In order to evaluate the global threat of drug-resistant tuberculosis, Pablos-Mendez et al reported the work of the IUAT and World Health Organization's database of drug-resistant tuberculosis. This surveillance project demonstrated that, among patients with no prior history of treatment, an average of 10% of TB strains was resistant to one drug. Drug resistance was reported from all countries and regions surveyed. In patients with prior treatment, the average prevalence of all resistance increased to 36%, with the prevalence of multidrug resistance at 13%. Resistance to all four drugs, INH, streptomycin, rifampin, and ethambutol, was very uncommon (median, 0.2%). Re-treatment resulted in the more frequent acquisition of resistance (median, 36%). Combined prevalence of resistance to any of the four drugs ranged from 2.3% in the Czech Republic to 42% in the Dominican Republic, with an average value of 12.6%.

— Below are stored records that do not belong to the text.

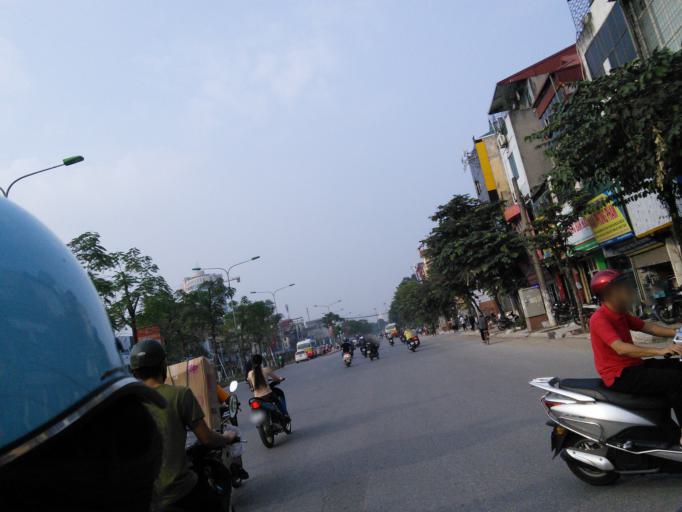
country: VN
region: Ha Noi
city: Hai BaTrung
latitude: 21.0031
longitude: 105.8415
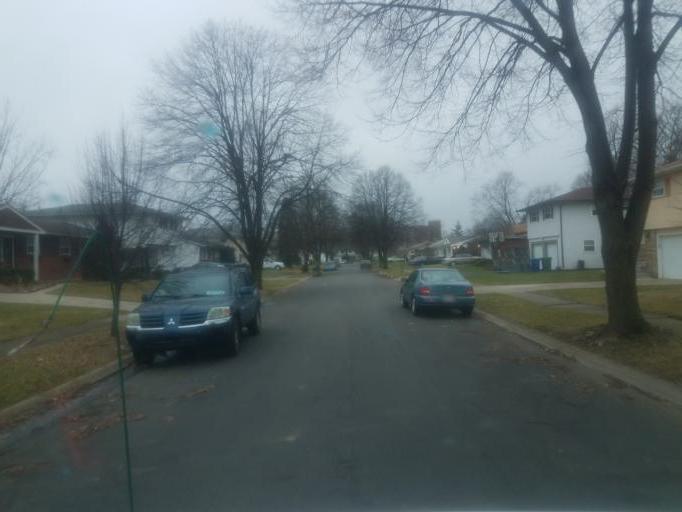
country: US
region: Ohio
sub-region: Franklin County
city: Worthington
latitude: 40.0990
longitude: -82.9811
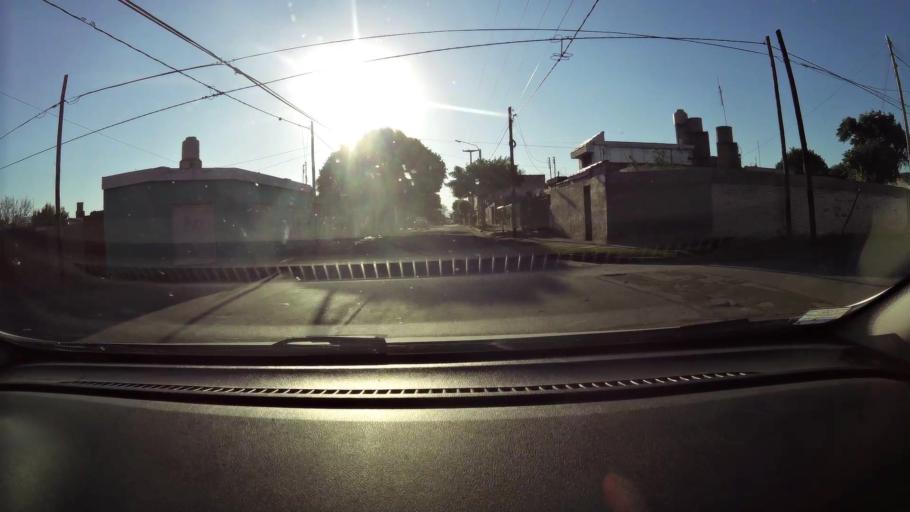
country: AR
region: Cordoba
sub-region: Departamento de Capital
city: Cordoba
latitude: -31.3751
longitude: -64.1923
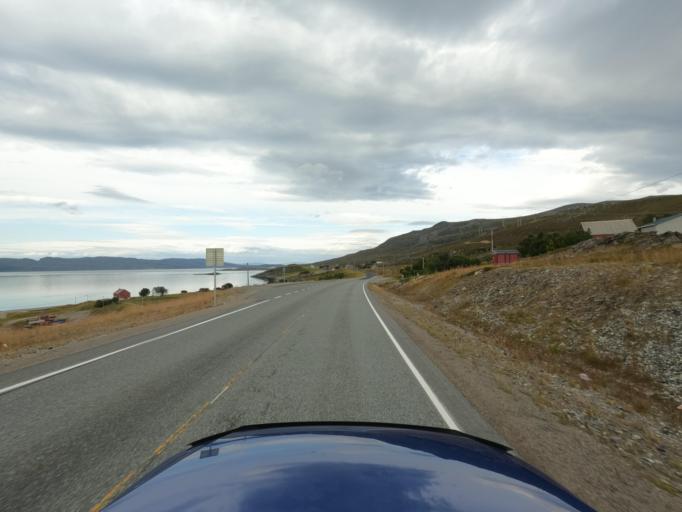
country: NO
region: Finnmark Fylke
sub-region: Hammerfest
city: Rypefjord
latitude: 70.5402
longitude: 23.7366
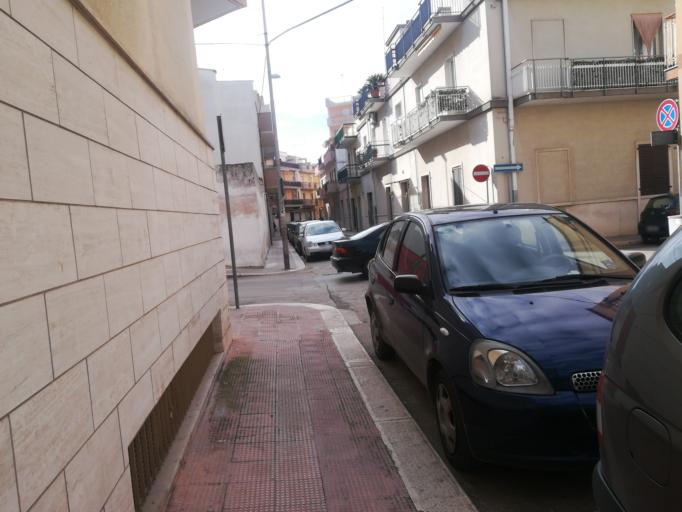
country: IT
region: Apulia
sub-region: Provincia di Barletta - Andria - Trani
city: Andria
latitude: 41.2243
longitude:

COMMENT BY ALAN M. FEIN, MD
Given the significance of tuberculosis as a worldwide cause of morbidity and mortality, the importance of TB drug resistance is significant. How do organisms become resistant to antituberculosis therapy? Usually, the problem of resistance results from the emergence of resistant strains during inadequate treatment due to irregular drug supplies, inappropriate regimens, or, in the United States, poor compliance. When patients are infected with resistant strains, the likelihood of a positive outcome is significantly diminished. This has been documented in third world countries in AIDS patients and in patients with malnutrition. Therefore, the study of the Global Tuberculosis Project of the World Health Organization-IUATLD is important. It serves as a reminder that no country or region is immune to the problem of drug resistance. The authors point out that the high prevalence of multidrug resistance in the Dominican Republic is likely the result of either weaknesses in the tuberculosis control program or immigration between the Dominican Republic and New York, where a very high prevalence of multidrug resistance was reported in the 1990s. Interestingly, the African countries reported low antituberculosis drug resistance, probably because of the late arrival and the unavailability of rifampin. Although tuberculosis is endemic throughout Asia, there was little primary drug resistance. This was not the case in India, the site of more than one-third of the worldwide cases of tuberculosis, where the prevalence of multidrug resistance was as high as 13%. In the United States, where drug susceptibility is relatively high at 88%, resistance to any drug still remained at the 12% level, and resistance to all four drugs was almost 1%. INH resistance was most common at 8%. The importance to directly observed therapy to ensure compliance with antituberculosis therapy must be stressed as well as never adding a single drug to a failing regimen. While many physicians are familiar with the basics of TB treatment, it is important to involve infectious disease, pulmonary specialists, and local health departments in this effort to avoid the problems of drug resistance resulting from noncompliance.
References
1. Aland D, et al. N Engl J Med 1994;330:1710-1716.
2. Small PM, et al. N Engl J Med 1993;328:1137-1144.